PROPOSAL NUMBER: 0731055 PRINCIPAL INVESTIGATOR: Erik Fernandez INSTITUTION: University of Virginia
PROPOSAL TITLE: Relating Protein Structure to Stability in the Solution and Adsorbed Phases
The goal of the project is to establish predictive relationships between the structural and molecular properties of proteins in solution and their unfolding behavior on hydrophobic interaction chromatography (HIC) surfaces. There are three elements of the research effort: experiment, computation, and modeling. The first aim is measuring batch adsorption, chromatography, and hydrogen-deuterium isotope exchange (HX) to establish the relevant equilibrium, kinetic, and structural aspects of a set of single and multidomain proteins on different adsorbent surfaces. Residue-level comparisons of solvent accessibilities in solutions and on surfaces will be made to reveal expected patterns of local stability propensities under the different environments.

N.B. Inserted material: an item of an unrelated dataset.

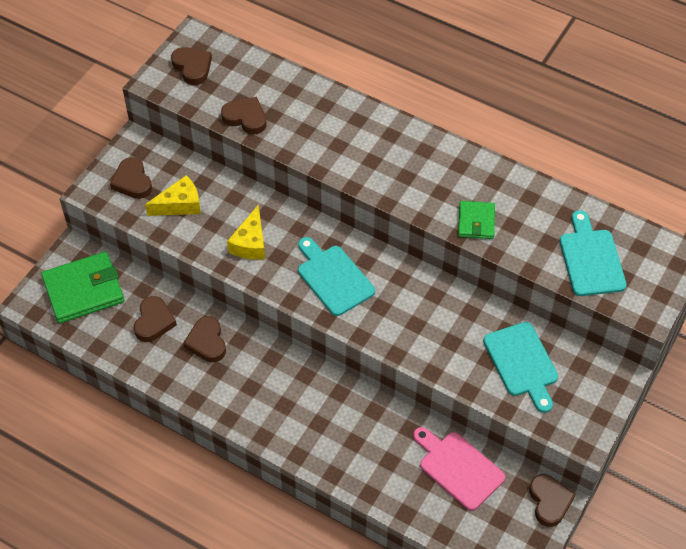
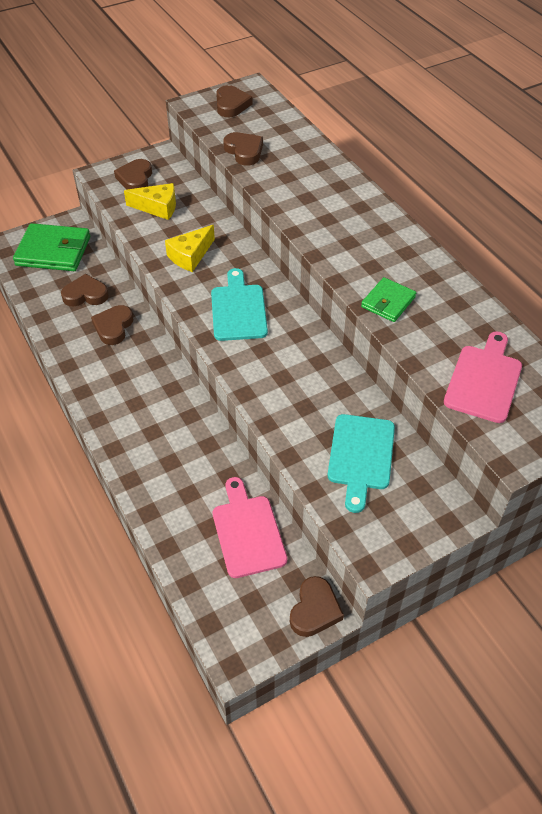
camera: 30 degrees right, 5 degrees down
brown heart [134,296,177,342] -> brown heart turned 135 degrees counterclockwise [61,274,109,307]
turquoise cutting board [560,210,627,296] -> pink cutting board [444,331,522,423]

The second aim is to match these experimentally detected patterns with predicted local stabilities in solution computed by the COREX software based on statistical mechanical ensembles of protein conformation to confirm its capability for obtaining distributions of microstate energies. The third aim is to formulate in ensemble terms a four-state model that has been successful in correlating static and dynamic stability behavior of such adsorbing systems, and use the experimental and simulated results to develop robust relationships for protein adsorption and stability. The intended outcome is to provide techniques for predicting when and how proteins unfold upon adsorption, including elucidation of local regions of instability.
The most direct and critical application of such a predictive capability is to therapeutic protein purification. In that context, removing misfolded, unfolded, and aggregated protein from therapeutic proteins is of growing importance. These predictive tools will ultimately enable process development engineers to minimize unfolding of native protein and maximize selectivity between folded and misfolded or unfolded proteins. Controlling the behavior of proteins on surfaces is central to drug delivery, biomaterials, biosensors, protein arrays, and nanoscale devices. In all of these situations, controlling the degree and rate of protein adsorption, the changes in protein conformation, and the appearance of aggregation are critical. Undergraduates recruited through the University of Virginia Center for Diversity in Engineering will participate in the research. A multidisciplinary collaboration with Prof. Vincent Hilser (U. Texas Medical Branch) will enable both graduate and undergraduate students to apply important biophysical and statistical mechanical approaches to problems of fundamental and practical importance. Collaborative interactions with supporting biopharmaceutical companies will provide relevant multidomain proteins for the work, disseminate the results to practitioners, and expose students to protein adsorption and stability issues in a commercially relevant context. Finally, a new module for biochemical engineering courses will be developed to incorporate aspects of this research, including computational and modeling activities. This module will be disseminated to other chemical engineering faculty via an electronic journal website being set up jointly with San Jose State University.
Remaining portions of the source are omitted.